Pero La U se dividió entre los que apoyaban a Almanza y quienes apoyaban a la ficha de Dilian Francisca Toro, Noralba García, por lo que no hubo acuerdo con Cambio y ambos candidatos se quedaron por fuera. 

Entre tanto, los liberales habían hecho alianza con los conservadores precisamente para poner al difunto Sanabria, un equilibrio que esta vez no se repetirá.

Por eso, un representante conservador nos dijo que lo más posibles es que pierdan y el presidente de la colectividad, Omar Yepes, sencillamente respondió “el partido tiene que ir hasta el final así perdamos, se tiene que dar la pelea”. 

De hecho, los godos dieron ayer patadas de ahogado con una carta de Yepes al presidente del Senado, el liberal Lidio García, en la que argumentan que legalmente se debe respetar el pacto que se hizo en la elección del año pasado:

Con eso, La U, Cambio y los liberales posiblemente se anoten un triunfo más, y la coalición de gobierno se quede solo con 3 de los 9 votos en el CNE.

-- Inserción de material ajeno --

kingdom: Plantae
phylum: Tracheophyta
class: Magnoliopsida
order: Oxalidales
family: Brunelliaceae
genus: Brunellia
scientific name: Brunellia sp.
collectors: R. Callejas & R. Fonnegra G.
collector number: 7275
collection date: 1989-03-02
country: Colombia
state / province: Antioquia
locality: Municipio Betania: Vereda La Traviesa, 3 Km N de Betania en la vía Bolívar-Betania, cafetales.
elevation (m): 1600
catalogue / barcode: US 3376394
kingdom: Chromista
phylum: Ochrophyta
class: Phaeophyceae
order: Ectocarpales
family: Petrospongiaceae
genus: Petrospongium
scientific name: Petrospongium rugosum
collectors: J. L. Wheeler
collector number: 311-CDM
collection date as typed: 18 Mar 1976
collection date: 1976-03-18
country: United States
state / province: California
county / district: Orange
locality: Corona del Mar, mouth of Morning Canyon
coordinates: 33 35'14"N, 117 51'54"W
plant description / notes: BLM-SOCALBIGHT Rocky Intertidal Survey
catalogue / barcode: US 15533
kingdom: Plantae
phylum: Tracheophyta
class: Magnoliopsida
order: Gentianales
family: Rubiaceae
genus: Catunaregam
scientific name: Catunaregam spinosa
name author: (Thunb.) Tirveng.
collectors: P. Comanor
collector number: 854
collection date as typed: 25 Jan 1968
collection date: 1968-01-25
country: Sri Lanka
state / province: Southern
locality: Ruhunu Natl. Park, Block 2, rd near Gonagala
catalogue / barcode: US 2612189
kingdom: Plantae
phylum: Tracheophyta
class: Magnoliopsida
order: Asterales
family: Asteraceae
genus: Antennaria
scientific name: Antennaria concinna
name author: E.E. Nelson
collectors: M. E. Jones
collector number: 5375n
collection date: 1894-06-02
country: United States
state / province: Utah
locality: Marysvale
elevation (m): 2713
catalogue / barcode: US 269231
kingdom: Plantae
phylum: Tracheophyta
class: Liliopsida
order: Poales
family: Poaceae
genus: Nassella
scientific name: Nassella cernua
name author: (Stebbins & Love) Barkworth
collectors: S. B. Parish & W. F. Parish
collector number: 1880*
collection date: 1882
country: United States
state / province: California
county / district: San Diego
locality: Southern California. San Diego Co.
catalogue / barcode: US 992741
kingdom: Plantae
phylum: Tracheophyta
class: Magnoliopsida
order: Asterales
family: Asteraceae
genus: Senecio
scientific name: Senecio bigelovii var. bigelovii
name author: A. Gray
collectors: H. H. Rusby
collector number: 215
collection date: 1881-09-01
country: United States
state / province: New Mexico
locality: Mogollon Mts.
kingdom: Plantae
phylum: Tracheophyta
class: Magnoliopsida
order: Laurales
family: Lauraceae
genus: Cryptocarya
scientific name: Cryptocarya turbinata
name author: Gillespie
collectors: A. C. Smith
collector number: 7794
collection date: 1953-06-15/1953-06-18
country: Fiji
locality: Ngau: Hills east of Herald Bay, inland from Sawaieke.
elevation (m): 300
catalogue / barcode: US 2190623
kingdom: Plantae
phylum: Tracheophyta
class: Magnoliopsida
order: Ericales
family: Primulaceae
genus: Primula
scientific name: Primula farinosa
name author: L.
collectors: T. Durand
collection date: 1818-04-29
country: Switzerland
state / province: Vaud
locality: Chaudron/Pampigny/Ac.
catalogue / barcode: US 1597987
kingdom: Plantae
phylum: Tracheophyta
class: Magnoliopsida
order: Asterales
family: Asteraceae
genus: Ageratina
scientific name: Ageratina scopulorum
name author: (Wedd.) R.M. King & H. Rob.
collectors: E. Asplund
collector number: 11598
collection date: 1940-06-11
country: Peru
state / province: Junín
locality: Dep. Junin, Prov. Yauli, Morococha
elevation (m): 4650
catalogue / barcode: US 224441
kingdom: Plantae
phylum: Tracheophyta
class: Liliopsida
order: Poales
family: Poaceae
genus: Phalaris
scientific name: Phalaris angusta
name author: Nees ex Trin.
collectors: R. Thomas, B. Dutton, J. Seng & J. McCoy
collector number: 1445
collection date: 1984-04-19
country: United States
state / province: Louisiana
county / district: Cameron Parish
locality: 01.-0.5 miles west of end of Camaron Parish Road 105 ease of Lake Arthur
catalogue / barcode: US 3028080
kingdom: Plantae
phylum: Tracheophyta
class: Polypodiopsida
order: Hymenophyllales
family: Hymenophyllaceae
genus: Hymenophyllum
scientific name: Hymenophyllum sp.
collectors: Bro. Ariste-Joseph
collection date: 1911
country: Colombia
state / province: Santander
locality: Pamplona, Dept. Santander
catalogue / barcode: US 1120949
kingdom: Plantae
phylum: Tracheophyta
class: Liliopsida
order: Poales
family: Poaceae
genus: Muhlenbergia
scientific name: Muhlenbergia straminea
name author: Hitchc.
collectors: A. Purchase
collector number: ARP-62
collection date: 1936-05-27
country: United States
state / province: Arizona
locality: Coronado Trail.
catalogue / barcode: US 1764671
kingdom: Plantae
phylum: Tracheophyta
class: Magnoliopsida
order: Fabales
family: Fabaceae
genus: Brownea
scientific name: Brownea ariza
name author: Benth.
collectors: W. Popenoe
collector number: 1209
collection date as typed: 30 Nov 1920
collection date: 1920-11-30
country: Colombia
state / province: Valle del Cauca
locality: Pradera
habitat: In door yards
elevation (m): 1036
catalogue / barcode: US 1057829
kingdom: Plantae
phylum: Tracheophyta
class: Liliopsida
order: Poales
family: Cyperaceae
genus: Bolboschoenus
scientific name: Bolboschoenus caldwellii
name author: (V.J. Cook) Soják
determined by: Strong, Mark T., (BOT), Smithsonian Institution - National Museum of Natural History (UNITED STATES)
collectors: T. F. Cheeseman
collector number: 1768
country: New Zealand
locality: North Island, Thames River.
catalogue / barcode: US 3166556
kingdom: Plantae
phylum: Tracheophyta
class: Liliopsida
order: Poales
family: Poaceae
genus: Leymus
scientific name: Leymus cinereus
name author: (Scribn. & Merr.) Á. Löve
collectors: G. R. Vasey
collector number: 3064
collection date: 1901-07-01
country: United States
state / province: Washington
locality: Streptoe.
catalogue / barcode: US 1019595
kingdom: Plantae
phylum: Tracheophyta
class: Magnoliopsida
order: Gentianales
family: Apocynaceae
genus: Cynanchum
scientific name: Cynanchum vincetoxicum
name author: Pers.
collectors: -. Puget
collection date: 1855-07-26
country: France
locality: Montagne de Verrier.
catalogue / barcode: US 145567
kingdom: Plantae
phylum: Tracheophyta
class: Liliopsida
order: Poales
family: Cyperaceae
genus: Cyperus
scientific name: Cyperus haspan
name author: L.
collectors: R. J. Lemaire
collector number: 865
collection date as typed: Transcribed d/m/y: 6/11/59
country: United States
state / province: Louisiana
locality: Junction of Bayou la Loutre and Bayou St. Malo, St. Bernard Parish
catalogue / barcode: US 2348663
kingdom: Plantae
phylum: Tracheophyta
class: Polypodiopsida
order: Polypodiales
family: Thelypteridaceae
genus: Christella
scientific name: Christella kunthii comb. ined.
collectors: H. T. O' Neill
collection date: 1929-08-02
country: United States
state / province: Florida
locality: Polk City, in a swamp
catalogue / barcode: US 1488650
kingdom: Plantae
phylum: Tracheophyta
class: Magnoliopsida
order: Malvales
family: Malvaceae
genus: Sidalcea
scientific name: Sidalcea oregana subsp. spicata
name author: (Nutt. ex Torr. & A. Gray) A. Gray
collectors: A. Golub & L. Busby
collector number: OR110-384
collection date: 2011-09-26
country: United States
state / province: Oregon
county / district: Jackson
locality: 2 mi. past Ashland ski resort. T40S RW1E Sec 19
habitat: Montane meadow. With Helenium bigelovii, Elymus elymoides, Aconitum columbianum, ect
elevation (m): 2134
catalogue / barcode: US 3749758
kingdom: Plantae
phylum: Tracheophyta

Además de esa derrota concreta, quedará refrendada la capacidad de las bancadas no gobiernistas del todo de golpear al Gobierno y a sus aliados.

Por ahora no se ve que ese proceso de alejamiento vaya a cambiar: los dos nombramientos ministeriales de Duque de ayer muestran que prefiere hacer enroques y gobernar con quienes lo apoyaron en campaña que entregar representación a otros partidos, y dejó atrás su propuesta de pactos nacionales, en las que el Gobierno y los partidos podrían lograr acuerdos para sacar adelante políticas, que en todo caso nunca concretó.

Por eso, aunque La U, Cambio y los liberales no han armado una alianza permanente, probablemente la dinámica siga. El debate de la tributaria y una posible moción de censura contra el Ministro de Agricultura probablemente sean los próximos rounds.